Hello everyone, I am looking for an all-in-one DVD/Blu-ray recorder and wondering if anyone could make some suggestions.

I have a Panasonic HD digital Camcorder and do not like putting videos on my PC hard drive just to burn them to DVD/Blu-ray.

I would like a device that I can plug my camcorder into and dump the videos directly to DVD or Blu-ray. I currently have a CRT television, so videos are currently in standard definition. In the future I would imagine (hope) they will be shot in HD (therefore need Blu-ray also).

I would like it to have a digital tuner on board also (currently using the free cheap-o Comcast tuner).

I would be nice to be able to program the DVD/Blu-ray recorder to record television shows.

Finally, it would be great for it to play DVD, Blu-ray and CD.
Naturally, will require both HD and std. def. outputs for video.

Any thoughts?


----------



## 69Stingray (Jan 2, 2010)

Was going to go this route until I thought about the other uses I would like to have.

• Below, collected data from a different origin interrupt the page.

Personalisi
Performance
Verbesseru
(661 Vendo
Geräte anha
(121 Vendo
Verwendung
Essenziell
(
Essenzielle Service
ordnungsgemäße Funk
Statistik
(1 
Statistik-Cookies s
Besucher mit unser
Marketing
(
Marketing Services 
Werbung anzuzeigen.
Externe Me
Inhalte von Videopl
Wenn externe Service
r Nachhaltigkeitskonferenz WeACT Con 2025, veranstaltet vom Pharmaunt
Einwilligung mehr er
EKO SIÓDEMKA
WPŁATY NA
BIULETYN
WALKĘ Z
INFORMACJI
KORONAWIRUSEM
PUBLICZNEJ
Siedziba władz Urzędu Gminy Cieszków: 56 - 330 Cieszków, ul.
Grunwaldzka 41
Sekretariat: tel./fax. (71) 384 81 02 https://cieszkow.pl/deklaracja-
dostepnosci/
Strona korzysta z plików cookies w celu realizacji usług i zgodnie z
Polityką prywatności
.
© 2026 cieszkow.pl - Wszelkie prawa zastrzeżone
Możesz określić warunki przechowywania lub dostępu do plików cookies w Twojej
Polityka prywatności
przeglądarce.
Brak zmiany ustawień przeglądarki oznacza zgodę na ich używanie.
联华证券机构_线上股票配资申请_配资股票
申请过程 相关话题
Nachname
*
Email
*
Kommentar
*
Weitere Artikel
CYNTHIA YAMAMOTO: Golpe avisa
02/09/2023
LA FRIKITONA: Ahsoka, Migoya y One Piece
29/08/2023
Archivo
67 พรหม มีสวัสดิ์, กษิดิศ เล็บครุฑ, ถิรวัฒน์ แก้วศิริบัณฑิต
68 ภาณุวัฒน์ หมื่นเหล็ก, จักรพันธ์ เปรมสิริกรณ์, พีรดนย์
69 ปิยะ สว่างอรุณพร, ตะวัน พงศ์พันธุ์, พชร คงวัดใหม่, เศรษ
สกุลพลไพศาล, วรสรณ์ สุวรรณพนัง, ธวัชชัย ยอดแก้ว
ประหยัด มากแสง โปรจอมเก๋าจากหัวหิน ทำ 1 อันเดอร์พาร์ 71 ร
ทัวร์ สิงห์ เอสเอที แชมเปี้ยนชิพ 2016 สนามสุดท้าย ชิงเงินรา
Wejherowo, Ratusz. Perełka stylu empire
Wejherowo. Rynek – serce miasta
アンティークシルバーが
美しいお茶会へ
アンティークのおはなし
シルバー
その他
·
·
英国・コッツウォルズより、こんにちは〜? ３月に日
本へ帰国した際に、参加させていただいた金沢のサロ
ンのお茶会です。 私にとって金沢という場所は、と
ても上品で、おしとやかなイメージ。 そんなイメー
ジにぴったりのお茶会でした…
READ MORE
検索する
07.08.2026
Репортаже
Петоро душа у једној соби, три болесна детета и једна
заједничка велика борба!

http://www.hometheatershack.com/for...layers/58794-sony-vbd-ma1-blu-ray-burner.html


----------



## Jungle Jack (Jul 28, 2009)

Hello,
This is going to take some research as almost all Blu-Ray Burners are on Computers and I cannot think of a single on in the Consumer Electronics Category. I am guessing there is something as you described available in the Professional Audio/Video field. Truth be told, if resources are somewhat tight, I would get an HDTV and go through your Mac/PC for DVD/BD Transfers as opposed to a standalone DVD/BD Burner as I am guessing it will not be very cost effective. Due to Piracy Concerns, it is by design that there are not standalone Blu-Ray Burners in the CE field.
Cheers,
JJ


----------



## 69Stingray (Jan 2, 2010)

Jungle Jack said:


> Hello,
> This is going to take some research as almost all Blu-Ray Burners are on Computers and I cannot think of a single on in the Consumer Electronics Category. I am guessing there is something as you described available in the Professional Audio/Video field. Truth be told, if resources are somewhat tight, I would get an HDTV and go through your Mac/PC for DVD/BD Transfers as opposed to a standalone DVD/BD Burner as I am guessing it will not be very cost effective. Due to Piracy Concerns, it is by design that there are not standalone Blu-Ray Burners in the CE field.
> Cheers,
> JJ


Interesting, thanks Jungle-


----------